Secondly, the government can ensure the easy availability of medicines in all parts of the country especially in the rural areas at reasonable prices.
The government need to make provisions in order for the availability of basic amenities and social conditions along with nourishing food to the society including both urban and rural people.
Fourthly, the government should keep a separate fund for the purpose of public healthcare.
Last but not the least the government should also try and provide people with health education and knowledge about health as it will help them to take the precautions and care during sickness.
What differences do you find between private and public healthcare services in your area? Use the following table to compare and contrast these.
‘Improvement in water and sanitation can control many diseases’. Explain with the help of examples.
Health revolves around many factors like clean drinking water and sanitation. Consuming contaminated water can lead to several diseases like cholera, typhoid, diarrhea etc. Moreover, if this water becomes stagnant, it can lead to uncontrollable breeding of insects and mosquitoes which can give rise to deadly diseases like malaria, dengue etc On the same token, living in unhygienic environments where there are no proper sanitation facilities like toilets and garbage disposal can cause diseases like , hepatitis, polio etc.
We can take the example of urban slums like the largest slum of India Dharavi Mumbai. People in these slums live in cramped settlements, water supply is scarce and there is no proper method for its purification or for the discharge of waste. Due to a lack of such basic amenities, immunity system of the people becomes weak and they become more likely to fall ill.
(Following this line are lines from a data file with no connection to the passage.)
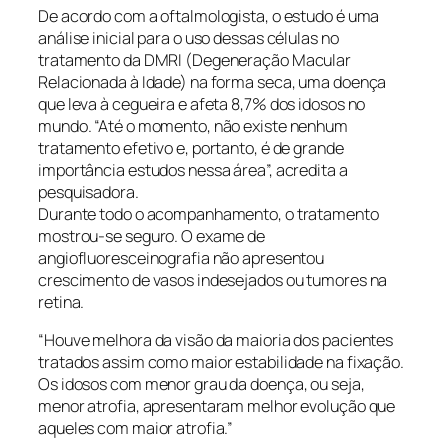
De acordo com a oftalmologista, o estudo é uma
análise inicial para o uso dessas células no
tratamento da DMRI (Degeneração Macular
Relacionada à Idade) na forma seca, uma doença
que leva à cegueira e afeta 8,7% dos idosos no
mundo. “Até o momento, não existe nenhum
tratamento efetivo e, portanto, é de grande
importância estudos nessa área”, acredita a
pesquisadora.
Durante todo o acompanhamento, o tratamento
mostrou-se seguro. O exame de
angiofluoresceinografia não apresentou
crescimento de vasos indesejados ou tumores na
retina.
“Houve melhora da visão da maioria dos pacientes
tratados assim como maior estabilidade na fixação.
Os idosos com menor grau da doença, ou seja,
menor atrofia, apresentaram melhor evolução que
aqueles com maior atrofia.”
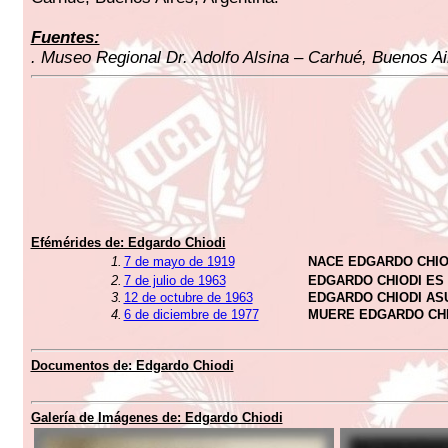
Fuentes:
. Museo Regional Dr. Adolfo Alsina – Carhué, Buenos Ai
Efémérides de: Edgardo Chiodi
1.
7 de mayo de 1919
NACE EDGARDO CHIO
2.
7 de julio de 1963
EDGARDO CHIODI ES
3.
12 de octubre de 1963
EDGARDO CHIODI AS
4.
6 de diciembre de 1977
MUERE EDGARDO CHI
Documentos de: Edgardo Chiodi
Galería de Imágenes de: Edgardo Chiodi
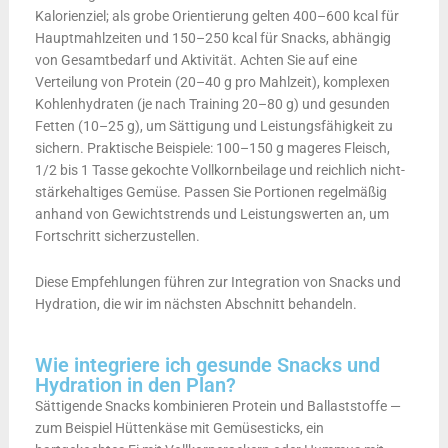
Kalorienziel; als grobe Orientierung gelten 400–600 kcal für
Hauptmahlzeiten und 150–250 kcal für Snacks, abhängig
von Gesamtbedarf und Aktivität. Achten Sie auf eine
Verteilung von Protein (20–40 g pro Mahlzeit), komplexen
Kohlenhydraten (je nach Training 20–80 g) und gesunden
Fetten (10–25 g), um Sättigung und Leistungsfähigkeit zu
sichern. Praktische Beispiele: 100–150 g mageres Fleisch,
1/2 bis 1 Tasse gekochte Vollkornbeilage und reichlich nicht-
stärkehaltiges Gemüse. Passen Sie Portionen regelmäßig
anhand von Gewichtstrends und Leistungswerten an, um
Fortschritt sicherzustellen.
Diese Empfehlungen führen zur Integration von Snacks und
Hydration, die wir im nächsten Abschnitt behandeln.
Wie integriere ich gesunde Snacks und
Hydration in den Plan?
Sättigende Snacks kombinieren Protein und Ballaststoffe —
zum Beispiel Hüttenkäse mit Gemüsesticks, ein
Therefore, it is imperative to improve the quality of water provided and to have adequate sanitation to prevent diseases. Only then will the population become healthy.
Topics Covered in Role of the Government in Health Chapter 2 Civics (Social Science)
- What is health?
- Healthcare in India
- The story of Hakim Sheik
- Public and private health care services
- Public health services
- Private health facilities
- Healthcare and equality:Is adequate healthcare available to all?
- The Kerala experience
- The Costa Rican approach
Important Terms Relevant for NCERT Solutions for Class 7 Civics Chapter 2 – Role of the Government in Health :
Public: An activity or service owned and operated by the government. It is cost-friendly and aims at public welfare.
Private: A service or organization owned by an individual or a company. It operates for profit.
Medical Tourists: Foreigners who come to another country specially for medical treatment.
Communicable Diseases: Diseases which can spread from one person to another through sources like air, water, physical contact.
OPD: ‘Out Patient Department’ is a department of a hospital designed for treating patients who come for diagnosis but do not need to be admitted or do not require a bed at this time.
Ethics: Moral principles and consciousness that influence a person’s actions.
Generic names: It refers to the chemical name of a drug and shows the chemical make-up of a drug rather than its advertised brand name.